Martin Krijger probeerde in de opening het spel levendig te maken, wat hem ook goed lukte. Met een sterke aanval kreeg de met zwart spelende Kedem Gutkind een sterke aanval. In het eindspel probeerde Krijger met een eigenlijk niet correcte tegenstoot het tij te keren. Gutkind verslikte zich, en Gutkind nam, met beide spelers in flinke tijdnood, het remisevoorstel van Krijger aan.
Bas van de Graaf ging niet in op de specialiteit van Spiegels, de Kalasjnikov, een vlijmscherpe opening. Van de Graaf speelde een gesloten systeem, wat hem uiteindelijk een pion opleverde. Spiegels kwam in tijdnood, en blijkt dan op zijn best te spelen. Met af en toe verrassende zetten sleepte hij een remise uit het vuur.
Hans Aangeenbrug bemachtigde een pion en kwam beter te staan. Kees Bimmel ging er eens goed voor zitten, en verdedigde zich hardnekkig. Daarbij slonk zijn bedenktijd aanzienlijk. Bimmel begon hoop te krijgen, maar Aangeenbrug slaagde erin op tijd door te breken, en kon als enige van de kopgroep een vol winstpunt noteren.

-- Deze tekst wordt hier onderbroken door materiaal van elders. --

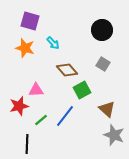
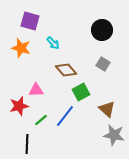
orange star: moved 4 px left
brown diamond: moved 1 px left
green square: moved 1 px left, 2 px down
gray star: rotated 10 degrees counterclockwise
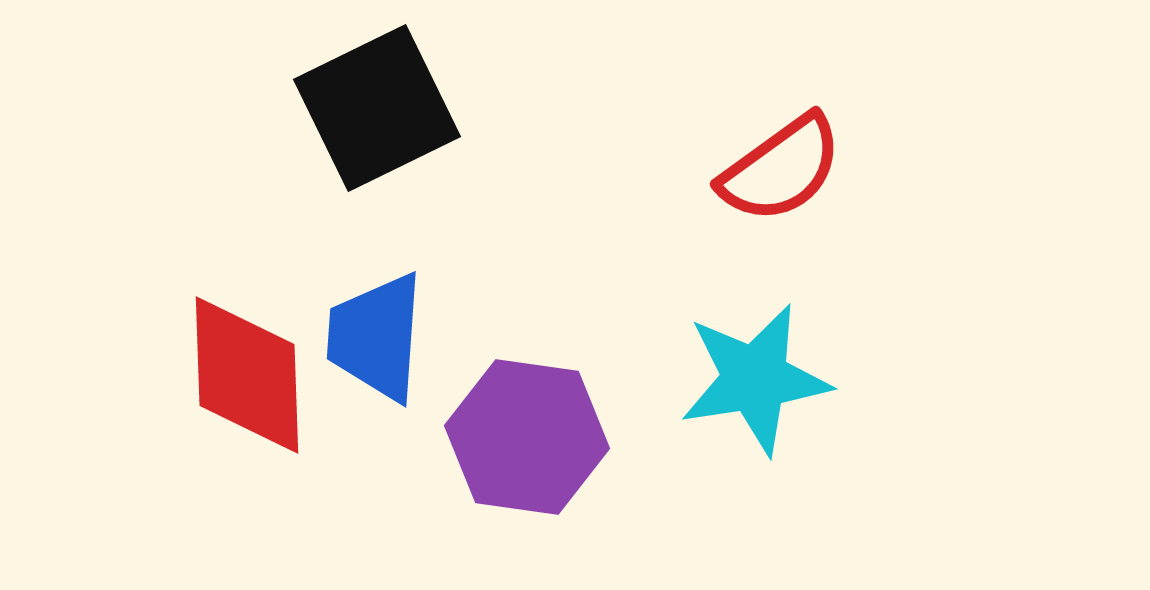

Na een rommelige opening met veel dubbelpionnen werden paarden voor lopers geruild en kreeg Fokke Baakman aanvankelijk meer kansen. Hij verzilverde de echter niet waarna Marco Vieveen de overhand kreeg en de overwinning binnen haalde.
Paul Greefhorst speelde het koningsgambiet en kreeg zo een lichte voorsprong in de opening. Pang Yuen dacht een loper te kunnen insluiten, maar Greefhorst had een mooie batterij voorbereid en liet zich gewillig vangen. Dit leverde 3 pionnen en een kwaliteit op, waarna hij de partij niet mee uit handen gaf.
Piet de Vreede volgt, samen met nog een stuk of vijftien clubleden, een schriftelijke cursus. In zijn partij ntegen Frans Jansen kon hij de nieuw verworven kennis goed toepassen. In het eindspel spellde hij met het elan van een kenner het eindspel moeiteloos naar een overwinning.
Herman Jukkenekke won in zijn vertouwde stijl, wat tegenstander Jan Verduijn den Boer de opmerking ontlokte: ”Hij had weer eens een trucje wat ik niet zag”.